Find every line in the records below that holds the word "будут" and copy it.

RECORDS SUPPLIED »
★ ★ ★ ★ ★

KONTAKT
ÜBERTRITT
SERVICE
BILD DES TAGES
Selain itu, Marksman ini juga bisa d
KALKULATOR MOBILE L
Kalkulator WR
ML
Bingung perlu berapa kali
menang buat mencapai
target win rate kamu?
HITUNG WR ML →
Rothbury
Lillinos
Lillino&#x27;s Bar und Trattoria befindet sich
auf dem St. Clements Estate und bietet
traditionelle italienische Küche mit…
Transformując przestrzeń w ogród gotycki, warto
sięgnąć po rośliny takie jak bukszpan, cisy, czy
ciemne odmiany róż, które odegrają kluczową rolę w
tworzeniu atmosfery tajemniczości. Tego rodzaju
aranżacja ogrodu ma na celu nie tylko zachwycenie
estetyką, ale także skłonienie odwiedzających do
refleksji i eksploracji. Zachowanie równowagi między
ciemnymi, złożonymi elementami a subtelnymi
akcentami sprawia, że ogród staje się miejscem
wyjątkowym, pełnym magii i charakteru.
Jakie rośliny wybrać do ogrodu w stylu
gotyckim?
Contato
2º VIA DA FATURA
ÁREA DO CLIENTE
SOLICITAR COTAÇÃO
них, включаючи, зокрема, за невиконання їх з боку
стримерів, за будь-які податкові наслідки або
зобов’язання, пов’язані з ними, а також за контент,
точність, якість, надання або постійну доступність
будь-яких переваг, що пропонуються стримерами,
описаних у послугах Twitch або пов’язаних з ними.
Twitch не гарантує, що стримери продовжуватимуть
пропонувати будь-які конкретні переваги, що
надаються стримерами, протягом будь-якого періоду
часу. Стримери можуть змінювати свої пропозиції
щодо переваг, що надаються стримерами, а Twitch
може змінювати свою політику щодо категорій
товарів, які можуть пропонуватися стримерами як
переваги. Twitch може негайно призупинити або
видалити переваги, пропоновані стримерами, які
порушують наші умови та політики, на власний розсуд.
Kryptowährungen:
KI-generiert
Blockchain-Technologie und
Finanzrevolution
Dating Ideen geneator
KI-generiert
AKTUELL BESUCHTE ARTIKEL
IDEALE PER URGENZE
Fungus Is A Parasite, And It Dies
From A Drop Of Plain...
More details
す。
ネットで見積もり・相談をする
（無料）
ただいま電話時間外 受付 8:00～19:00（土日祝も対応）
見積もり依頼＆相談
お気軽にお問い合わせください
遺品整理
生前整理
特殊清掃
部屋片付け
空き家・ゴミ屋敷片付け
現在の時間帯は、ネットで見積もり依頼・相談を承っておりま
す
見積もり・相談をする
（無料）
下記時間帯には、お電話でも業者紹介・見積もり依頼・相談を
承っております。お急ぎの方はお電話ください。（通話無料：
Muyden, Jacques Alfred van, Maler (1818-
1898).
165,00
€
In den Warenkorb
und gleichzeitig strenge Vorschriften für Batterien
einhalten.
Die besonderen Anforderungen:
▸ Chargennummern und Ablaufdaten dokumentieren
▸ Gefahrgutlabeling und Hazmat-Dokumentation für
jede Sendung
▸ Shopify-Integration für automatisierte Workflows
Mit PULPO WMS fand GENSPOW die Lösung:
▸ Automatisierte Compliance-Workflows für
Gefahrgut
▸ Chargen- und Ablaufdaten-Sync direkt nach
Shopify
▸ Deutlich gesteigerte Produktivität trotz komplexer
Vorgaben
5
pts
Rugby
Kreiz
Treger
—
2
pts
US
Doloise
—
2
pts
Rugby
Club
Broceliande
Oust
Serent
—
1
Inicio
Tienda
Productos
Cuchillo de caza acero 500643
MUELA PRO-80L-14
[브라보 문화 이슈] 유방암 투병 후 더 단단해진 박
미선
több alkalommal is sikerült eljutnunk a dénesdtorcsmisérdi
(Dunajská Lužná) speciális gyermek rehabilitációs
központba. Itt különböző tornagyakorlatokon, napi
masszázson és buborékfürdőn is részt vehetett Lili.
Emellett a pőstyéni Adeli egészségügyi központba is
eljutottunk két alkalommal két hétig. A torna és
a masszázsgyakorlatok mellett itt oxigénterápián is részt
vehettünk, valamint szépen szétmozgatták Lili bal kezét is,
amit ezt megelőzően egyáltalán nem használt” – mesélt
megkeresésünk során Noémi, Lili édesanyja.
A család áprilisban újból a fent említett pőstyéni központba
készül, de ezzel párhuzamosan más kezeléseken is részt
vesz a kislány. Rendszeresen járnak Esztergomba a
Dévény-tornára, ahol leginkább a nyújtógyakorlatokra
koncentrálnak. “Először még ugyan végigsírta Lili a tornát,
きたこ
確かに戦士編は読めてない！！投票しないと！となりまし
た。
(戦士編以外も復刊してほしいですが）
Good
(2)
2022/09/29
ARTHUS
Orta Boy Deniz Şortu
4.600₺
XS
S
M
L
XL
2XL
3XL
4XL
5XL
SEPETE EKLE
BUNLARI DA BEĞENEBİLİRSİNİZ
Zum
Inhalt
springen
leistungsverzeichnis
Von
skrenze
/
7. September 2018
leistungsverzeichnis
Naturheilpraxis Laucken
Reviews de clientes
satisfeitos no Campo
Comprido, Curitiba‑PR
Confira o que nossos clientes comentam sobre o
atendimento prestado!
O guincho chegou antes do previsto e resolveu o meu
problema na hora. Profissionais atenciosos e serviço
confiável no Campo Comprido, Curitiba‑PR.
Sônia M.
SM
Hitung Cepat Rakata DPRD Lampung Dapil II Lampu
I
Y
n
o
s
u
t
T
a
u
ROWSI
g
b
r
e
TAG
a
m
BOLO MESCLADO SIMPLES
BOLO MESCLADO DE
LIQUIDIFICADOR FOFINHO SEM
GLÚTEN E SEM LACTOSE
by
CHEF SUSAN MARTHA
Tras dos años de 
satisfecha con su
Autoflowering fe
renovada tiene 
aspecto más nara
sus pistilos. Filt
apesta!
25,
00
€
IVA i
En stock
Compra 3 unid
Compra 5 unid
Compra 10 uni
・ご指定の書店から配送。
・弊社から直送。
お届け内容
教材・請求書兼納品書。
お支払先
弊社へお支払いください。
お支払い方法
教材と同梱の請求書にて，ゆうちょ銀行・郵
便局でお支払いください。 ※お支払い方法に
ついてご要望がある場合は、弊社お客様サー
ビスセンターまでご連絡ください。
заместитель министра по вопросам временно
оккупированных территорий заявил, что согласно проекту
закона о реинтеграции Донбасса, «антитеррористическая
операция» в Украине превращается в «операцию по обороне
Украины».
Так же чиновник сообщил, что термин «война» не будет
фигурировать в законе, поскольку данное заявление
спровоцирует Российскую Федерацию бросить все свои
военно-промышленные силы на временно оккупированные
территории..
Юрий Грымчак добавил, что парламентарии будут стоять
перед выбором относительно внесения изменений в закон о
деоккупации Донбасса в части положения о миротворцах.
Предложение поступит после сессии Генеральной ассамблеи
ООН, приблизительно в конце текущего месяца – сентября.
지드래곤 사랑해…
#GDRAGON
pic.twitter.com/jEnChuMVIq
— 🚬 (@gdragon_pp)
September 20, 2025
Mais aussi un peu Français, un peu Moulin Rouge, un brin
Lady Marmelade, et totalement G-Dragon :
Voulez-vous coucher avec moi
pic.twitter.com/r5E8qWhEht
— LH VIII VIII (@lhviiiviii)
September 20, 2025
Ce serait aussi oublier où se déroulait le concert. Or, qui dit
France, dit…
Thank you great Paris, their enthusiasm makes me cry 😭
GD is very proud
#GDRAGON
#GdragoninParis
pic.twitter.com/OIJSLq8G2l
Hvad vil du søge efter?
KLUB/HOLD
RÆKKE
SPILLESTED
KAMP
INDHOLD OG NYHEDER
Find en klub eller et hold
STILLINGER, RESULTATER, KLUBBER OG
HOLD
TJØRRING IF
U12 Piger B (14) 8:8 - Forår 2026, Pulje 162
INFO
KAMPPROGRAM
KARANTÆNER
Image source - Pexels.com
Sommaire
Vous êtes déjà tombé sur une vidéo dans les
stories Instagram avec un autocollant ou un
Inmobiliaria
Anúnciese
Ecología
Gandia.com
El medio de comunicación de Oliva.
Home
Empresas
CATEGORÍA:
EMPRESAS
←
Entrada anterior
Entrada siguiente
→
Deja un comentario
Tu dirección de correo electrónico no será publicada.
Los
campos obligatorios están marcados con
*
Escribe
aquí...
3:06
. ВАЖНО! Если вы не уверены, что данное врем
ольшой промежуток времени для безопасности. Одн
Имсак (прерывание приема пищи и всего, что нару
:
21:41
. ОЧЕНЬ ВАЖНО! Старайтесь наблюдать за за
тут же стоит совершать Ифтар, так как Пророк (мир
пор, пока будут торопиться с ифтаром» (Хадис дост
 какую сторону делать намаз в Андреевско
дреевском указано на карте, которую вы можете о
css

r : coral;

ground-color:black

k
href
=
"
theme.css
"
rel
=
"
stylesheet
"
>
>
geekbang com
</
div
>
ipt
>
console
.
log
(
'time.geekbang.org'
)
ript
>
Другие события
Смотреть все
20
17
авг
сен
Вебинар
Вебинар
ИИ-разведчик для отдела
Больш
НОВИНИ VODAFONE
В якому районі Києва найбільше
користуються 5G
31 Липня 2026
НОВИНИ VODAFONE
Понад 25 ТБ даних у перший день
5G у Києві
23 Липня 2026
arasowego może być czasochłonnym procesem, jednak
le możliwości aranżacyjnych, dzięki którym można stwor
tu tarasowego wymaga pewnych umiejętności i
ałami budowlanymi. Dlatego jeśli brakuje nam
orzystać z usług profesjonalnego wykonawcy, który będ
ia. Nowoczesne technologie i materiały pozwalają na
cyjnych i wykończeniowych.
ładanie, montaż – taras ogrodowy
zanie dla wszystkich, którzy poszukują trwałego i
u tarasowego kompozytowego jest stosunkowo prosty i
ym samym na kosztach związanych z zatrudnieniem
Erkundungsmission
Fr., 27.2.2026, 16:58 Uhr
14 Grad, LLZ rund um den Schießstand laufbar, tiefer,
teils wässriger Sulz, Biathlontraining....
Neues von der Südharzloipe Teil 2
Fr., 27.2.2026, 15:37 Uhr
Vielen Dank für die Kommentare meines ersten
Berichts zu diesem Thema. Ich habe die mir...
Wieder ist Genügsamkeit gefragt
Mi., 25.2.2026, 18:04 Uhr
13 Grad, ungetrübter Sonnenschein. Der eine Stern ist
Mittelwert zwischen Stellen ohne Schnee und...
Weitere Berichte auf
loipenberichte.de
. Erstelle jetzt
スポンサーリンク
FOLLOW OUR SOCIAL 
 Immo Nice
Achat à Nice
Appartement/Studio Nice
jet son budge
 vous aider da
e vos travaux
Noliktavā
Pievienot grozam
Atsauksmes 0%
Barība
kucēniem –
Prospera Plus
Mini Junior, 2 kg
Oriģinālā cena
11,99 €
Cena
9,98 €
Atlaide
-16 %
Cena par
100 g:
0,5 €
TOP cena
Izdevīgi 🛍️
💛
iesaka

★ ★ ★ ★ ★

RESULT OF THIS EXERCISE »
Юрий Грымчак добавил, что парламентарии будут стоять
пор, пока будут торопиться с ифтаром» (Хадис дост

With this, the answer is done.